The Italian parliament lost its most raucous performer, and Silvio Berlusconi a close though cantankerous ally, when Umberto Bossi announced his resignation yesterday.
Mr Bossi, founder of the separatist Northern League and as Minister for Reforms in Mr Berlusconi's cabinet a tireless advocate of devolution, suffered a devastating stroke in March and is still in hospital.
But a brief radio message to his supporters six weeks ago indicated that he is still fully compos mentis. He is pulling out of Roman politics to take up a seat in the European Parliament in Strasbourg.
He will remain leader of the party he founded, and it is reported that one of his lieutenants, Roberto Calderoli, the League's whip in the Senate, will take over his cabinet post.
But Montecitorio, the seat of the Italian parliament, will see him no more, and the expressions of relief and delight, though discreet, will be widespread. Mr Bossi, now 62, entered parliament for the first time as a senator in 1987.
The slogan of his party was "Roma Ladrona", "Big Thief Rome", and he was a one-man barbarian invasion, aiming to tear down what he saw as the cosy and corrupt fabric of Rome-dominated politics and free his countrymen in the hard-working, hard-done-by north to fulfil their potential.
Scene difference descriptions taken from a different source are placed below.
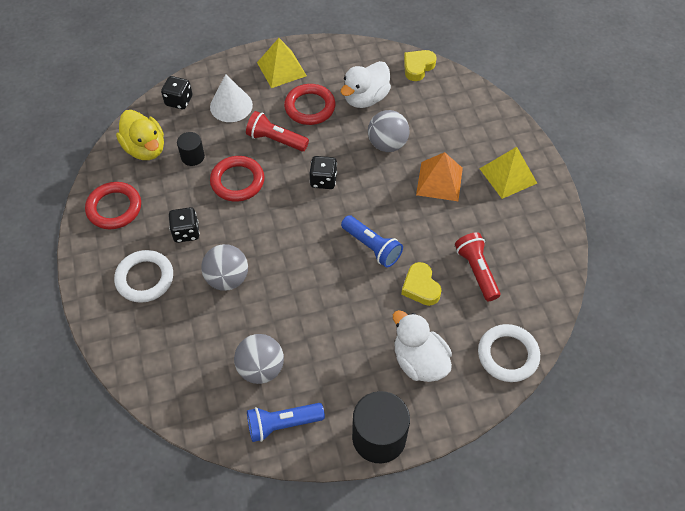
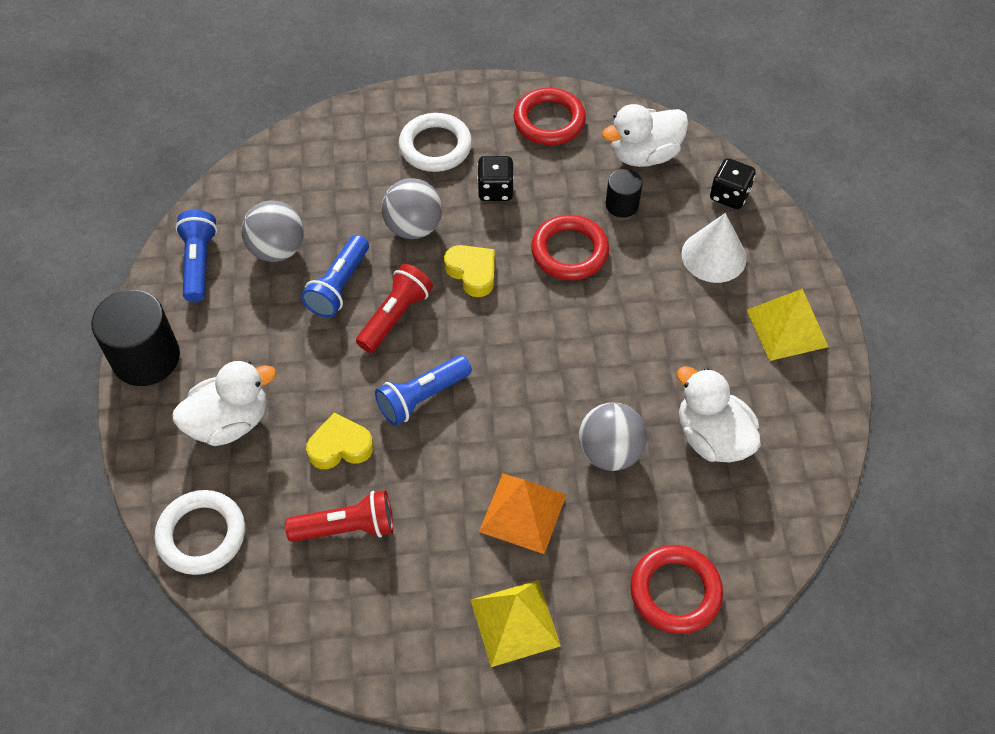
camera: 100 degrees right, 0 degrees up
(145, 148) = (644, 155): yellow duck -> white duck
(276, 140) = (639, 304): red flashlight -> red flashlight (395, 316)
(289, 317) = (339, 286): none -> blue flashlight
(310, 107) = (700, 356): red ring -> red ring (675, 592)
(323, 180) = (553, 354): black dice -> none
(418, 67) = (779, 533): yellow heart -> yellow heart (472, 272)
Mr Berlusconi's position has weakened palpably following the lacklustre showing of his party, Forza Italia, in European and regional elections held last month. Coalition allies that fared relatively better have been sharpening their knives and putting pressure on him to change his policies.
The one concrete result - before Mr Bossi's departure - was the forced resignation of Mr Berlusconi's Finance Minister, Giulio Tremonti, two weeks ago. The coalition wrangling would undoubtedly have been a lot livelier if Mr Bossi had been around to fight his corner. Instead he had to watch impotently from his hospital bed while his friend and ally Mr Tremonti was sent packing.
But it is far from clear that the end of Mr Berlusconi is nigh. His finance minister was replaced by Domenico Siniscalco, a man described as Mr Tremonti's "photocopy". The new Reforms Minister will likewise be a photocopy of Mr Bossi.